* _Instruções do exercício_:
Reproduza, sem nenhuma alteração, a parte do trecho selecionado abaixo que vai de "Hoje li um conto" até "pelas minhas mãos.", incluindo essas palavras.

* _Trecho selecionado_:
------------

Nossa, há quanto tempo não falo dos livros que tenho lido, do que tenho escrito, transcrito aqui frases sobre a técnica...
Hoje li um conto do livro A liberdade é amarela e conversível do André Giusti (aliás, um livro de contos muito bom. Recomendo!) que fala sobre o vazio. Um vazio imenso que nos toma meio a felicidade, que transforma a felicidade do que conquistamos em algo menor do que realmente é. E sabe que estava me batendo um vazio sobre o Canastra. Uma sensação de que ele já não era mais o mesmo. Então, pensei que é bom comentar, citar as notícias literárias, mas se tem algo que me dá prazer é ir direto ao ponto, ou seja, falar dos livros, citar o que mais me tocou, divulgar meus escritos.
E para espantar de vez esse vazio, vamos voltar a conversar sobre o que de bom tem passado pelas minhas mãos.
Sobre a coleção Viver & Escrever da Edla Van Steen eu já havia falado aqui duas vezes. E com minha falação (como diz minha pequena), havia citado também alguns trechos. Mas são tantos depoimentos interessantes, que só lendo o livro todo.
Outro livro muito bom que terminei de ler há 10 dias se chama Nos bastidores do imaginário: criação e literatura infantil e juvenil, da Anna Claudia Ramos. Mas alguns devem pensar assim: "mas não pretendo escrever literatura infantojuvenil". E eu respondo: "Não faz diferença, pois Anna fala e muito da literatura, de sua técnica, de sua importância. E literatura é literatura, não importa o gênero".

------------

* _Registros de dados_:

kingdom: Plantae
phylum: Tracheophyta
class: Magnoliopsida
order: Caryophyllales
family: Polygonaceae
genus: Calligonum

------------

* _O resultado_:
Hoje li um conto do livro A liberdade é amarela e conversível do André Giusti (aliás, um livro de contos muito bom. Recomendo!) que fala sobre o vazio. Um vazio imenso que nos toma meio a felicidade, que transforma a felicidade do que conquistamos em algo menor do que realmente é. E sabe que estava me batendo um vazio sobre o Canastra. Uma sensação de que ele já não era mais o mesmo. Então, pensei que é bom comentar, citar as notícias literárias, mas se tem algo que me dá prazer é ir direto ao ponto, ou seja, falar dos livros, citar o que mais me tocou, divulgar meus escritos.
E para espantar de vez esse vazio, vamos voltar a conversar sobre o que de bom tem passado pelas minhas mãos.